Real-Time Coaching of Human Physical Skills with Large Language Models

ICLR 2026 Conference Submission18119 Authors

19 Sept 2025 (modified: 08 Oct 2025)ICLR 2026 Conference SubmissionEveryoneRevisionsBibTeXCC BY 4.0
Keywords: Concurrent AI Coaching
Abstract: Concurrent coaching of humans with language instruction has the potential to dramatically accelerate skill acquisition in high-stakes domains like driving and sports. However, effective concurrent coaching requires two key capabilities: determining when to intervene with fast, proactive timing decisions, and determining what to say through free-form instruction generation for diverse scenarios. Existing approaches struggle because they either sacrifice real-time responsiveness for content quality or sacrifice content flexibility for speed.
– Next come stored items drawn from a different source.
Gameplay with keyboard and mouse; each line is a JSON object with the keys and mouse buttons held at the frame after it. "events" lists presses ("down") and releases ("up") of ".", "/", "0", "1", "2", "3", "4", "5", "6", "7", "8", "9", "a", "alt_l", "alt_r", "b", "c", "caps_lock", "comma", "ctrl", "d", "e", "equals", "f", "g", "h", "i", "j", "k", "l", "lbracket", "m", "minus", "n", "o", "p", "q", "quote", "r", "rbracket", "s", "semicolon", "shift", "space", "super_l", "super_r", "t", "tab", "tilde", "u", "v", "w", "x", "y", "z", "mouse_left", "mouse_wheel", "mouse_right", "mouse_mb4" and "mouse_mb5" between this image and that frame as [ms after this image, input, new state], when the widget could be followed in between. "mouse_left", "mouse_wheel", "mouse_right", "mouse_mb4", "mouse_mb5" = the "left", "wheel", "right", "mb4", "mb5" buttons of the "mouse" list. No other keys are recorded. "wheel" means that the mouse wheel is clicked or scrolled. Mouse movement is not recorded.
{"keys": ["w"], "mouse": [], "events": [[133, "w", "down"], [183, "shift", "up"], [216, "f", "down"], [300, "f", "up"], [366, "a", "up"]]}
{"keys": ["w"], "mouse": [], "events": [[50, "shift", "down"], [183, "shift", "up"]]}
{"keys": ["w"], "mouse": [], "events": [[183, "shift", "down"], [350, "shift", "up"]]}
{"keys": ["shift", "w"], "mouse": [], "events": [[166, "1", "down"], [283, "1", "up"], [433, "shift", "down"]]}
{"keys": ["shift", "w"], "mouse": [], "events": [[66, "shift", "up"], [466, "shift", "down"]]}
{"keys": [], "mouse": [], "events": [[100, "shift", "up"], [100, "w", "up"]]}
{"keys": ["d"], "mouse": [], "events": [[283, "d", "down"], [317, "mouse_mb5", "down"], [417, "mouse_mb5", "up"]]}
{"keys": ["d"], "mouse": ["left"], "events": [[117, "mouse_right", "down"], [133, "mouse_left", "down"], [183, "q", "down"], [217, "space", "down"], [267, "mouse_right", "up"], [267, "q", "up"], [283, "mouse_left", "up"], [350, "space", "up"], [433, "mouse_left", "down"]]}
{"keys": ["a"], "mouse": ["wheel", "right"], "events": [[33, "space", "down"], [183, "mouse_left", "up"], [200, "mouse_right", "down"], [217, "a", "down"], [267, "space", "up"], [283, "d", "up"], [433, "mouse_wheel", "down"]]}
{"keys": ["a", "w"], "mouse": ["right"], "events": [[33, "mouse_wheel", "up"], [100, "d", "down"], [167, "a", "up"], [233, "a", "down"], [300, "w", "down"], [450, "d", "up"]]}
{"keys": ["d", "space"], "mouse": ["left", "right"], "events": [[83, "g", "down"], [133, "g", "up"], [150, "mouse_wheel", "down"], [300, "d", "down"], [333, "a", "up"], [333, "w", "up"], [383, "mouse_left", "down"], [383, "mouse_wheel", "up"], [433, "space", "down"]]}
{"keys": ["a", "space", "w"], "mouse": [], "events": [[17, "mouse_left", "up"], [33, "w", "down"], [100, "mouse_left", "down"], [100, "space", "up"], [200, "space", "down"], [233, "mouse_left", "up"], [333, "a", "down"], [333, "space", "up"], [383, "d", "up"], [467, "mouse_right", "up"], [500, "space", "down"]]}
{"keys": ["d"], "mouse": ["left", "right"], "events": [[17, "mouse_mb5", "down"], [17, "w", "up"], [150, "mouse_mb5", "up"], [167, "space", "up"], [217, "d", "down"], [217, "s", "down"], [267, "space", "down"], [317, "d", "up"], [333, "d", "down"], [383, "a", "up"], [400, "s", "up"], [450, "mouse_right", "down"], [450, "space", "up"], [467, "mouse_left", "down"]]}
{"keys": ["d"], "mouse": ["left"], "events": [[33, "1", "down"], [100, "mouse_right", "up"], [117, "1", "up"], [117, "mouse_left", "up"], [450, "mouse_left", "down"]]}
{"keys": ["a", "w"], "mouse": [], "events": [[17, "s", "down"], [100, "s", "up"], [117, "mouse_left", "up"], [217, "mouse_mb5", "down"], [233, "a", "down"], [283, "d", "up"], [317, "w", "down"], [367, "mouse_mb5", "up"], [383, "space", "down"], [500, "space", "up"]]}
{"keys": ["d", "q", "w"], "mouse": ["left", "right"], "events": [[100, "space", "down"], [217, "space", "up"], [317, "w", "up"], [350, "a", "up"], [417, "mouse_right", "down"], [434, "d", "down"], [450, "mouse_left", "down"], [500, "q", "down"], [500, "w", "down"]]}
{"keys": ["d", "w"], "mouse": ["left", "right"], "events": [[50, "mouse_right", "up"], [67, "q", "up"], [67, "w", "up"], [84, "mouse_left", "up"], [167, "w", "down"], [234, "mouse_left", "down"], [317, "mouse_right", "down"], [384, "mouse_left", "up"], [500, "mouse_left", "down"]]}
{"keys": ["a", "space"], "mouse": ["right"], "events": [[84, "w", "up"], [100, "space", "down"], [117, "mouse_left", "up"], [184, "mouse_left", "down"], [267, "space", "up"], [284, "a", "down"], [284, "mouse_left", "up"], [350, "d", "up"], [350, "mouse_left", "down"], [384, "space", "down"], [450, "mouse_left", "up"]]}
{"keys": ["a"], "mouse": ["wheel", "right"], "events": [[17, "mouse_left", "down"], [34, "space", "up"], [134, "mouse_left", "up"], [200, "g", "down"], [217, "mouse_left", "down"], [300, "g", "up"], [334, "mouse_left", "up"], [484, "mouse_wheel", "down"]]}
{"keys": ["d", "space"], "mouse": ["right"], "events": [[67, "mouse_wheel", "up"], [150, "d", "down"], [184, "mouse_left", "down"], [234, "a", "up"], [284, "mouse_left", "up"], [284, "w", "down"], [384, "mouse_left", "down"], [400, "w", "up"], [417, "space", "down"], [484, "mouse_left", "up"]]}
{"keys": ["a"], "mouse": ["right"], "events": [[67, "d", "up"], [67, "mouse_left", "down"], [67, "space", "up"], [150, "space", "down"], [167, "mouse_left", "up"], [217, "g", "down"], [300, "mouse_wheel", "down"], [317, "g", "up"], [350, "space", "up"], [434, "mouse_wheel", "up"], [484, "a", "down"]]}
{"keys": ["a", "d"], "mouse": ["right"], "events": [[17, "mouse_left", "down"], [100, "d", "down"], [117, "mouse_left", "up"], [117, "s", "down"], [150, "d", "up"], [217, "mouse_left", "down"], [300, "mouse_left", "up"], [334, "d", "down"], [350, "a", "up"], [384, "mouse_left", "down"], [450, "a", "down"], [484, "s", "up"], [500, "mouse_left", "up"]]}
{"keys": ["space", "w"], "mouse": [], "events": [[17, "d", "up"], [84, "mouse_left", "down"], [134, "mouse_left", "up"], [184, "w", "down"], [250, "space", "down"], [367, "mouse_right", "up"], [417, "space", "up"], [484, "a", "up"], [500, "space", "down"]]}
Our key insight is to decompose concurrent coaching into two stages: deciding when to intervene and determining what to say, bridged by a shared representation. We introduce StreamCoach, a two-stage coaching framework that encodes learner state into lightweight language embeddings, enabling intervention decisions within 17 ms that trigger generation of contextually appropriate instructions. In the fast inference stage, StreamCoach compares current state embeddings against past coaching scenarios to trigger interventions. In the slow reasoning stage, the same embeddings retrieve relevant examples for Retrieval-Augmented Generation of adaptive instructions. By separating timing-critical decisions from content generation,StreamCoach achieves both key capabilities simultaneously. Evaluated in high-performance driving, StreamCoach significantly outperforms existing approaches in both intervention timing and instruction quality, demonstrating effective concurrent coaching of humans through language.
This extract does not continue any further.